JOB>
Render the records below as a JSON list of strings, one string per line, with blank lines skipped and the pictures left out.

(INPUT RECORDS Opens)

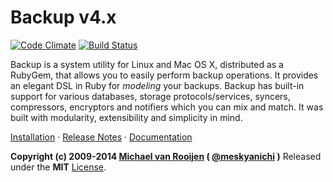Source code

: Backup v4.x
===========
[![Code Climate](https://codeclimate.com/github/meskyanichi/backup.png)](https://codeclimate.com/github/meskyanichi/backup)
[![Build Status](https://travis-ci.org/meskyanichi/backup.svg?branch=master)](https://travis-ci.org/meskyanichi/backup)

Backup is a system utility for Linux and Mac OS X, distributed as a RubyGem, that allows you to easily perform backup
operations. It provides an elegant DSL in Ruby for _modeling_ your backups. Backup has built-in support for various
databases, storage protocols/services, syncers, compressors, encryptors and notifiers which you can mix and match. It
was built with modularity, extensibility and simplicity in mind.

[Installation][] &middot; [Release Notes][] &middot; [Documentation][]


**Copyright (c) 2009-2014 [Michael van Rooijen][] ( [@meskyanichi][] )**
Released under the **MIT** [License](LICENSE.md).

[Installation]:  http://meskyanichi.github.io/backup/v4/installation
[Release Notes]: http://meskyanichi.github.io/backup/v4/release-notes
[Documentation]: http://meskyanichi.github.io/backup/v4
[Michael van Rooijen]: http://michaelvanrooijen.com
[@meskyanichi]: http://twitter.com/#!/meskyanichi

(INPUT RECORDS Closes)

REPLY>
[
  "Source code",
  ": Backup v4.x",
  "===========",
  "[![Code Climate](https://codeclimate.com/github/meskyanichi/backup.png)](https://codeclimate.com/github/meskyanichi/backup)",
  "[![Build Status](https://travis-ci.org/meskyanichi/backup.svg?branch=master)](https://travis-ci.org/meskyanichi/backup)",
  "Backup is a system utility for Linux and Mac OS X, distributed as a RubyGem, that allows you to easily perform backup",
  "operations. It provides an elegant DSL in Ruby for _modeling_ your backups. Backup has built-in support for various",
  "databases, storage protocols/services, syncers, compressors, encryptors and notifiers which you can mix and match. It",
  "was built with modularity, extensibility and simplicity in mind.",
  "[Installation][] &middot; [Release Notes][] &middot; [Documentation][]",
  "**Copyright (c) 2009-2014 [Michael van Rooijen][] ( [@meskyanichi][] )**",
  "Released under the **MIT** [License](LICENSE.md).",
  "[Installation]:  http://meskyanichi.github.io/backup/v4/installation",
  "[Release Notes]: http://meskyanichi.github.io/backup/v4/release-notes",
  "[Documentation]: http://meskyanichi.github.io/backup/v4",
  "[Michael van Rooijen]: http://michaelvanrooijen.com",
  "[@meskyanichi]: http://twitter.com/#!/meskyanichi"
]